In the Storage section of the Cloud Console is a set of panels for Cloud Datastore (Figure 10-1). This is your main view of your project’s datastore entities. The Dashboard summarizes how your storage space is used, including space for entities and their properties, as well as space for built-in and custom (composite) indexes. Select a kind from the drop-down menu to see a breakdown by named property.
Figure 10-1. The Cloud Datastore Dashboard in the Cloud Console
In the Query panel, you can browse entities by kind. You can also apply query filters to this view by clicking the Filters button. The panel knows the names of all of the indexed properties of entities of the given kind, making it easy to compose queries on existing properties.
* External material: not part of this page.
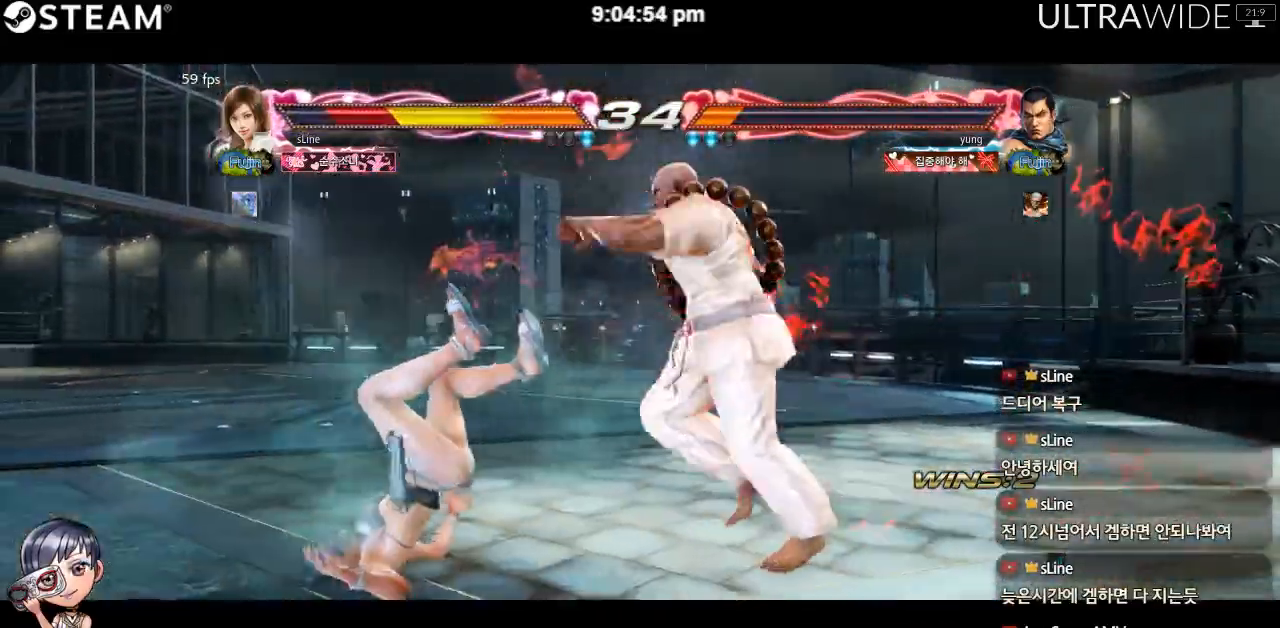
{"dt_ms": 500, "buttons": [], "left_stick": "left", "events": []}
From any of these panels, you can click the Create Entity button to create a new entity. You can pick from a list of existing kinds, and property names and types known to be used with existing entities will appear automatically. You can also create an entity of a new kind, and add and remove arbitrary properties. Currently, only simple keys (without ancestors) are supported for entities created via the Console.
When browsing entities in the Query panel, you can click on the key of an entity to view its properties in more detail. You can also edit the properties in this view, within the limitations of the Console’s property editor.
The property value types supported by the Console for property editing and query filters include the following:
A date and time
You enter a date and time into the form field using the format YYYY-MM-DD HH:MM:SS, such as 2014-12-31 23:59:59. As with storing datetime values in general, there is no time zone component.
A string
Note that string values in the form field have leading and trailing spaces truncated, and there is no way to specify a value with leading or trailing spaces.
A number
The datastore treats integers and floating-point values as distinct types. In these panels, a number value containing a decimal point (5.0) is interpreted as a floating-point value. Without the point (5), it’s an integer.
A Boolean value
Here, the panel helps you out and displays a drop-down menu for the value (either true or false).
A Google user
The value is the current email address of the corresponding account, whether an account for that address exists or not.
A datastore key
A key value is a sequence of kind/ID pairs, with single quotes around kinds and string IDs, wrapped in a Key(…) specifier. For example: Key('MessageBoard', 'The_Archonville_Times', 'Message', 12345)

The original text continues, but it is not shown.